Reference no: EM132056791
Question: The problem: You are an intern at Gartner. You have been asked by your boss to evaluate the acquisition of the production equipment for the purpose, after a 1-year research that cost the company $800,000. The acquisition base price of the equipment is $1.7 million and it would cost another $300,000 to modify it to filter lights from certain angles. The equipment will be depreciated, for tax purposes, on a 10- year MACRs system and will be sold after 6 years for $600,000 on the market. Use of the equipment would require a Net Working Capital (spare parts, inventory) of 8% of the following year's sales. Sales are projected to be $700,000 in the 1st year but would increase by 10% per year until competitors flood the market in year 6. Total production costs are expected to be $250,000 per year. Gartner's marginal tax rate is 40% and its cost of capital is 12%
a) What is the investment outlay (total investment, including NWC) in Year 0 associated with this project?

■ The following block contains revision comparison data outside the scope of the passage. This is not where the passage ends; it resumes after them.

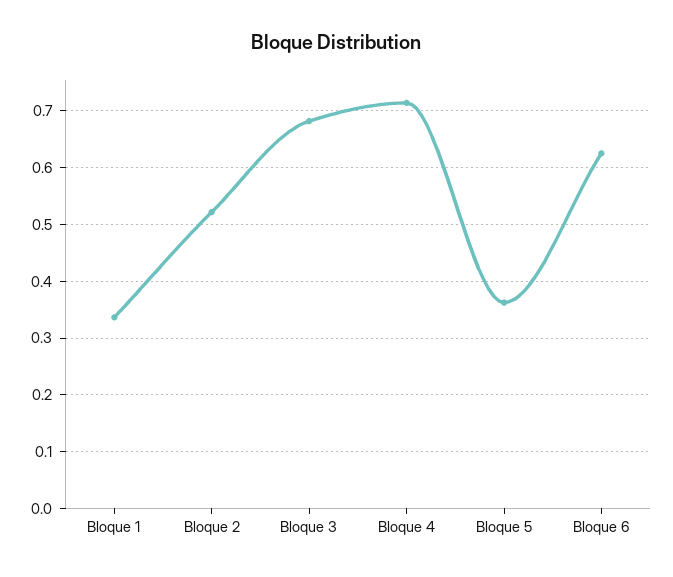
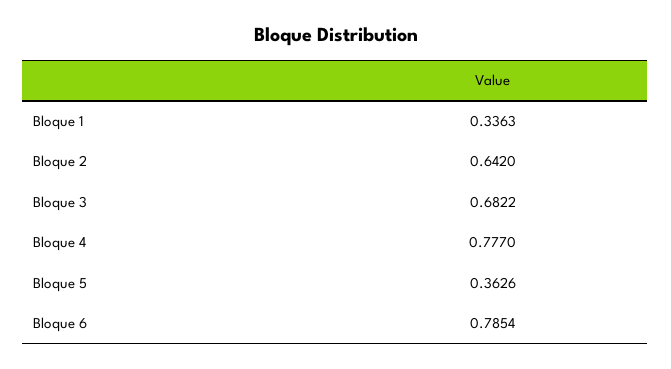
Bloque 2: 0.52 -> 0.642
Bloque 4: 0.72 -> 0.777
Bloque 6: 0.62 -> 0.7854

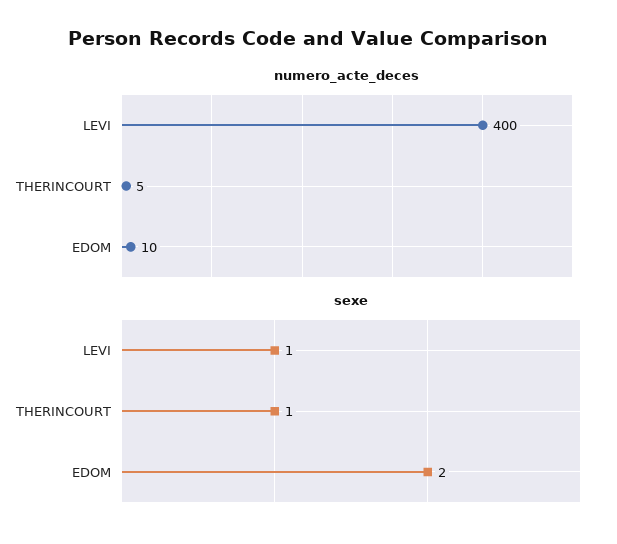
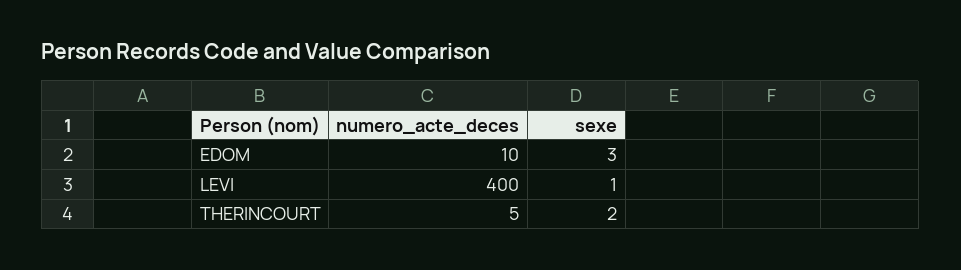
sexe, THERINCOURT: 1 -> 2
sexe, EDOM: 2 -> 3

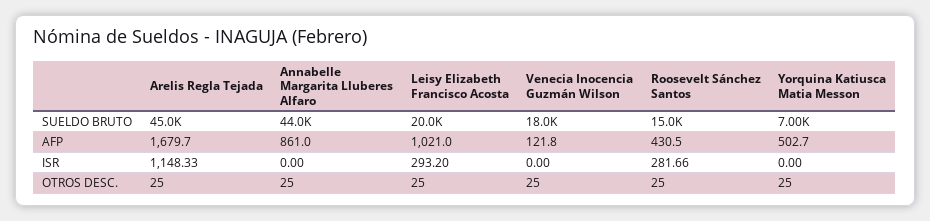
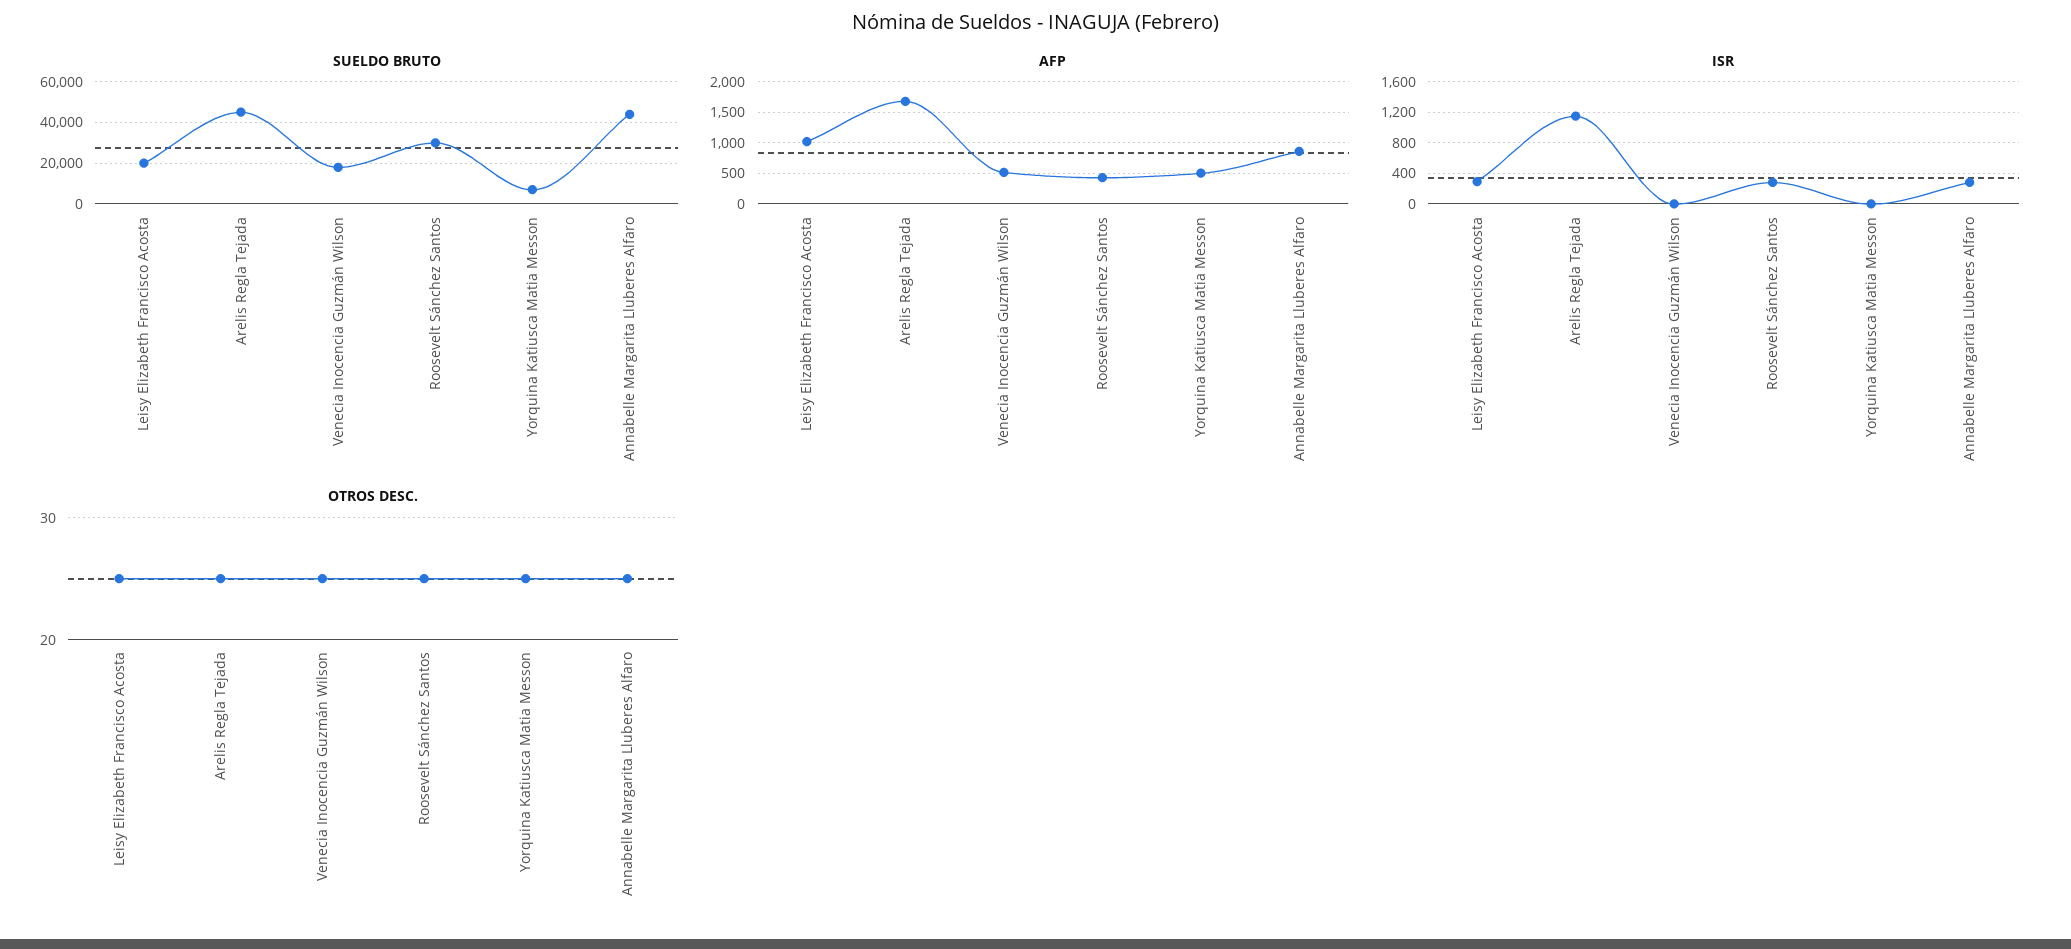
SUELDO BRUTO, Roosevelt Sánchez Santos: 15000 -> 30000
AFP, Venecia Inocencia Guzmán Wilson: 121.8 -> 500
ISR, Annabelle Margarita Lluberes Alfaro: 0 -> 300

b) What are the incremental operating cash flows in years 1 to 6?
c) What is the terminal cash flow in Year 6?
d) Find the payback period of the project
e) Find the discounted payback period of the project
f) Find the NPV of the project g) Find the Profitability Index of the project
h) Find the IRR of the project i) Find the MIRR of the project
j) Based on your findings, should Gartner go ahead with the project? Explain, briefly
k) Should Garner go ahead with the project if their cost of capital is 15%?